» **Information shown**:
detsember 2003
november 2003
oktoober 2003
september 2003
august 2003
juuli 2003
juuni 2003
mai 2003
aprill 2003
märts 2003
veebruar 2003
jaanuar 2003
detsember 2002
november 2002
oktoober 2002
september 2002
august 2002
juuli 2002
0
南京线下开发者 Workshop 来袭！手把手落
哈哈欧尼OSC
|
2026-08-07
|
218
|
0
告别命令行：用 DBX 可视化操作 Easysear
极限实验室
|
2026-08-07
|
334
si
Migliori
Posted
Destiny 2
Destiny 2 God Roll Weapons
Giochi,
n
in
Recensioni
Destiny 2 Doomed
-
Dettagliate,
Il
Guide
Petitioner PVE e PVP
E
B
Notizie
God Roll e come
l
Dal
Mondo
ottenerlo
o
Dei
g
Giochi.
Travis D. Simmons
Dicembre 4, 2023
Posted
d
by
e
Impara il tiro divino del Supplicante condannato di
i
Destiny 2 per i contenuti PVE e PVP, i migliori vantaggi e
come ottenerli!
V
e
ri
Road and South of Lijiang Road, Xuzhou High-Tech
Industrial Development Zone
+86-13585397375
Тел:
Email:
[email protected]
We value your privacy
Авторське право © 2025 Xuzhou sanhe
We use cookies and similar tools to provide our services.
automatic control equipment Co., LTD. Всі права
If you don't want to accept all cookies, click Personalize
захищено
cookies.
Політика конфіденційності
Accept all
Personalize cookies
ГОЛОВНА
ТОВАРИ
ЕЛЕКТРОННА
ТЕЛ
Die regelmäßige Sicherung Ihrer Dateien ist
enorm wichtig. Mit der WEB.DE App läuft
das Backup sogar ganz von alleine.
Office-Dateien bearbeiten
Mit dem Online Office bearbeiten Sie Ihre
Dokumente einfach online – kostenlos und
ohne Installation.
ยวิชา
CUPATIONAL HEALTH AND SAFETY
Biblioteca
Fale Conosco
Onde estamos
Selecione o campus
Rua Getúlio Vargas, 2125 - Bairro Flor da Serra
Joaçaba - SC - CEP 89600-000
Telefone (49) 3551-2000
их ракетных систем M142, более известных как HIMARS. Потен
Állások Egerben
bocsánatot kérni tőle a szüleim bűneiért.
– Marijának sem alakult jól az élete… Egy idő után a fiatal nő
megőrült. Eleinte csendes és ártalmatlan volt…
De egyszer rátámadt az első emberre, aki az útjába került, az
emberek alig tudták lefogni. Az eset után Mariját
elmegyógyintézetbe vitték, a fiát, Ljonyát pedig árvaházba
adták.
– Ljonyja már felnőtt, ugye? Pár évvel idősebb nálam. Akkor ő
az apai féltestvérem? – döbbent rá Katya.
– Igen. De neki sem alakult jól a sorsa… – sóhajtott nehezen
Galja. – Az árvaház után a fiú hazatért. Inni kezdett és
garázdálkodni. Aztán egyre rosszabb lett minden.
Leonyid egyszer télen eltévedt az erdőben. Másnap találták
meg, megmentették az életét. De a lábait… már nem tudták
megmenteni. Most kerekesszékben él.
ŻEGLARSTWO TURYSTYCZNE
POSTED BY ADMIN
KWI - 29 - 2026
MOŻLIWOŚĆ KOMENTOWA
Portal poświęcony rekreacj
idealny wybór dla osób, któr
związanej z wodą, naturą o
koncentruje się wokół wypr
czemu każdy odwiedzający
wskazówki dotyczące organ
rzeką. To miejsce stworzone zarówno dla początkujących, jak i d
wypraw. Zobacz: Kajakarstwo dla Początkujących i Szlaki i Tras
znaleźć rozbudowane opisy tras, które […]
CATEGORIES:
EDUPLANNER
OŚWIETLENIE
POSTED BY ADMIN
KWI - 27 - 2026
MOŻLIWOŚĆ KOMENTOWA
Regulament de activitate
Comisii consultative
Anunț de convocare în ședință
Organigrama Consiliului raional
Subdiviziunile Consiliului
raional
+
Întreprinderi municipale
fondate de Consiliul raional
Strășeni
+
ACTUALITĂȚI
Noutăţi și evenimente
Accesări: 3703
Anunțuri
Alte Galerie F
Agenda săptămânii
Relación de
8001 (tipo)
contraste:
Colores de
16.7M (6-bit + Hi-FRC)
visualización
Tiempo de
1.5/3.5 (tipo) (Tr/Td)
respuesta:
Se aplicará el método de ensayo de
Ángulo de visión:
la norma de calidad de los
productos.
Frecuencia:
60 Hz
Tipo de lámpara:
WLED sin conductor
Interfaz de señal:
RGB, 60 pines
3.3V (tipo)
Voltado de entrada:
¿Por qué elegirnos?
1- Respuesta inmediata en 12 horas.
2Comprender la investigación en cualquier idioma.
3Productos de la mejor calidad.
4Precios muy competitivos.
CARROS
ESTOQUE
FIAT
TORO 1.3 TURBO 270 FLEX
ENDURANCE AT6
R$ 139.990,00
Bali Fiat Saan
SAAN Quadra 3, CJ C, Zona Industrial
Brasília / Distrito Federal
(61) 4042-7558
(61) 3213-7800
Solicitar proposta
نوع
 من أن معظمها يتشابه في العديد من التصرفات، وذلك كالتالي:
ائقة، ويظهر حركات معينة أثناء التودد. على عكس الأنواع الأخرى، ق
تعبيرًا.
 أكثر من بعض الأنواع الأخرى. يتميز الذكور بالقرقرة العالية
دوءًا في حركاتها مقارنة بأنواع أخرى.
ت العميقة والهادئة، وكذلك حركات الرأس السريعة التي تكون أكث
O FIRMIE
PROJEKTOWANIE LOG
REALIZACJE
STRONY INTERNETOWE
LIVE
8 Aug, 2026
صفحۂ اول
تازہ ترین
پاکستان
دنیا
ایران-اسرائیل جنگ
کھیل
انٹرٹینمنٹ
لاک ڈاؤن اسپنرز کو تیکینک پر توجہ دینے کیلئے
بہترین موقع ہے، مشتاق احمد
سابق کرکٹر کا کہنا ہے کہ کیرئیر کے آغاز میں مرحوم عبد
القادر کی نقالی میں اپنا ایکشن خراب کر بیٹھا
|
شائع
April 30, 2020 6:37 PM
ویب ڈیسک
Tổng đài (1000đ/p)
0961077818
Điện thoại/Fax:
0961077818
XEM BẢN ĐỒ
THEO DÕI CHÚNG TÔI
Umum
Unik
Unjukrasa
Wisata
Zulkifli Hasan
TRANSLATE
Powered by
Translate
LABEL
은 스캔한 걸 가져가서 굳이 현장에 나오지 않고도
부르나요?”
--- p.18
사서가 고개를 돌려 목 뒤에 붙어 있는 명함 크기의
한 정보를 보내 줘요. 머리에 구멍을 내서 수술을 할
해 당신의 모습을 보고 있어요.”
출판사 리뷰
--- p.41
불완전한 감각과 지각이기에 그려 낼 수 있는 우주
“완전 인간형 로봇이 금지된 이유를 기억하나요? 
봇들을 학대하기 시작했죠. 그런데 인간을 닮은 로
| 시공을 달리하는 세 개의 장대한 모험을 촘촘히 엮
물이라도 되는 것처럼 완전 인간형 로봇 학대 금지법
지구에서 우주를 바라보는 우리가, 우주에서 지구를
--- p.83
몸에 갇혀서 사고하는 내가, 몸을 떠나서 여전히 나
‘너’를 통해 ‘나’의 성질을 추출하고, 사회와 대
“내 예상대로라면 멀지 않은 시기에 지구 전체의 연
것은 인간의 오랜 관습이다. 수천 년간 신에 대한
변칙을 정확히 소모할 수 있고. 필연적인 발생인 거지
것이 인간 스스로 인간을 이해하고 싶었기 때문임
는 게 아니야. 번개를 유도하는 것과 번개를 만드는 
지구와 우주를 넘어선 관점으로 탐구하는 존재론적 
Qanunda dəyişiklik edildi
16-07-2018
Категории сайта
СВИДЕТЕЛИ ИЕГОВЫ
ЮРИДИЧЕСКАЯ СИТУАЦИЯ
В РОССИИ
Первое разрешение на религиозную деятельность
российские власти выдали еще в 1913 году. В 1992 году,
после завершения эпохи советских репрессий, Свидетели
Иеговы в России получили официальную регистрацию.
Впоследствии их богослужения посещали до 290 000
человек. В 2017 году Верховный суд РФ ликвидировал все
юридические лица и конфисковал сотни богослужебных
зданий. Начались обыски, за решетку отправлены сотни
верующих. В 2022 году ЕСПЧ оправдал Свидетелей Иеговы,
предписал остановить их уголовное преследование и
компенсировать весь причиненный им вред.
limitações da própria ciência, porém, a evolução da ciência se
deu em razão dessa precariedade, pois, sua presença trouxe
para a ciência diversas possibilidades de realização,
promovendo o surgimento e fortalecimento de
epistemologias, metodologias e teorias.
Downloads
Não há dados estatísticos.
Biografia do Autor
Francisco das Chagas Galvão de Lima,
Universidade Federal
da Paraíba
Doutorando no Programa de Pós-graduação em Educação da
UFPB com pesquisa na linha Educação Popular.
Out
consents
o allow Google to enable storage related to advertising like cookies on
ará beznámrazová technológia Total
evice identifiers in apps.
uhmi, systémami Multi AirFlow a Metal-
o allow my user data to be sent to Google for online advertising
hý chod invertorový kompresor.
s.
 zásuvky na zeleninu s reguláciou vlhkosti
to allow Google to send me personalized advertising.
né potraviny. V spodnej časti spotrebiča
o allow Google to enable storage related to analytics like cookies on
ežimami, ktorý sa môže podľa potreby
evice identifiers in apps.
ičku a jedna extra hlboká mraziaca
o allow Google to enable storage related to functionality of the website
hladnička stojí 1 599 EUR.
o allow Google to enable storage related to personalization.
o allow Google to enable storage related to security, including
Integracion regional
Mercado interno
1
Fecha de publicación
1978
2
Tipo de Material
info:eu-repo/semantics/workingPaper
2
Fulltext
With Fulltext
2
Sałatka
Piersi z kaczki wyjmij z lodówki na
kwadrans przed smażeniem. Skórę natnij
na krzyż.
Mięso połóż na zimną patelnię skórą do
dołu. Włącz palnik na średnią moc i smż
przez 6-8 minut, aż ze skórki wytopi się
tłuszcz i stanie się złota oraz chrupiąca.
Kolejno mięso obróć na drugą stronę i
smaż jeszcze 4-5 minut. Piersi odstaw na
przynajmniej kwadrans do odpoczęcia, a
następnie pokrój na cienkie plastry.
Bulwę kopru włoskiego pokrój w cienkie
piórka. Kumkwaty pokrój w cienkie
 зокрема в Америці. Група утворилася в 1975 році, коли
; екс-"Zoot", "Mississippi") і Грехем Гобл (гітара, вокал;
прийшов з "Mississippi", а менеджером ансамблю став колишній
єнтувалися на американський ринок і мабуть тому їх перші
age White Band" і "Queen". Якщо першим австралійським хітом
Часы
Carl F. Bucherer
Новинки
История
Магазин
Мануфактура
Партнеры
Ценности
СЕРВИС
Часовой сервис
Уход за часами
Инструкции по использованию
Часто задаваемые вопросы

» **Exercise**: Copy out, word for word, every line from the beginning of the entries through the line containing "sorsa… – sóhajtott nehezen", including that final line.

» **Solution**:
detsember 2003
november 2003
oktoober 2003
september 2003
august 2003
juuli 2003
juuni 2003
mai 2003
aprill 2003
märts 2003
veebruar 2003
jaanuar 2003
detsember 2002
november 2002
oktoober 2002
september 2002
august 2002
juuli 2002
0
南京线下开发者 Workshop 来袭！手把手落
哈哈欧尼OSC
|
2026-08-07
|
218
|
0
告别命令行：用 DBX 可视化操作 Easysear
极限实验室
|
2026-08-07
|
334
si
Migliori
Posted
Destiny 2
Destiny 2 God Roll Weapons
Giochi,
n
in
Recensioni
Destiny 2 Doomed
-
Dettagliate,
Il
Guide
Petitioner PVE e PVP
E
B
Notizie
God Roll e come
l
Dal
Mondo
ottenerlo
o
Dei
g
Giochi.
Travis D. Simmons
Dicembre 4, 2023
Posted
d
by
e
Impara il tiro divino del Supplicante condannato di
i
Destiny 2 per i contenuti PVE e PVP, i migliori vantaggi e
come ottenerli!
V
e
ri
Road and South of Lijiang Road, Xuzhou High-Tech
Industrial Development Zone
+86-13585397375
Тел:
Email:
[email protected]
We value your privacy
Авторське право © 2025 Xuzhou sanhe
We use cookies and similar tools to provide our services.
automatic control equipment Co., LTD. Всі права
If you don't want to accept all cookies, click Personalize
захищено
cookies.
Політика конфіденційності
Accept all
Personalize cookies
ГОЛОВНА
ТОВАРИ
ЕЛЕКТРОННА
ТЕЛ
Die regelmäßige Sicherung Ihrer Dateien ist
enorm wichtig. Mit der WEB.DE App läuft
das Backup sogar ganz von alleine.
Office-Dateien bearbeiten
Mit dem Online Office bearbeiten Sie Ihre
Dokumente einfach online – kostenlos und
ohne Installation.
ยวิชา
CUPATIONAL HEALTH AND SAFETY
Biblioteca
Fale Conosco
Onde estamos
Selecione o campus
Rua Getúlio Vargas, 2125 - Bairro Flor da Serra
Joaçaba - SC - CEP 89600-000
Telefone (49) 3551-2000
их ракетных систем M142, более известных как HIMARS. Потен
Állások Egerben
bocsánatot kérni tőle a szüleim bűneiért.
– Marijának sem alakult jól az élete… Egy idő után a fiatal nő
megőrült. Eleinte csendes és ártalmatlan volt…
De egyszer rátámadt az első emberre, aki az útjába került, az
emberek alig tudták lefogni. Az eset után Mariját
elmegyógyintézetbe vitték, a fiát, Ljonyát pedig árvaházba
adták.
– Ljonyja már felnőtt, ugye? Pár évvel idősebb nálam. Akkor ő
az apai féltestvérem? – döbbent rá Katya.
– Igen. De neki sem alakult jól a sorsa… – sóhajtott nehezen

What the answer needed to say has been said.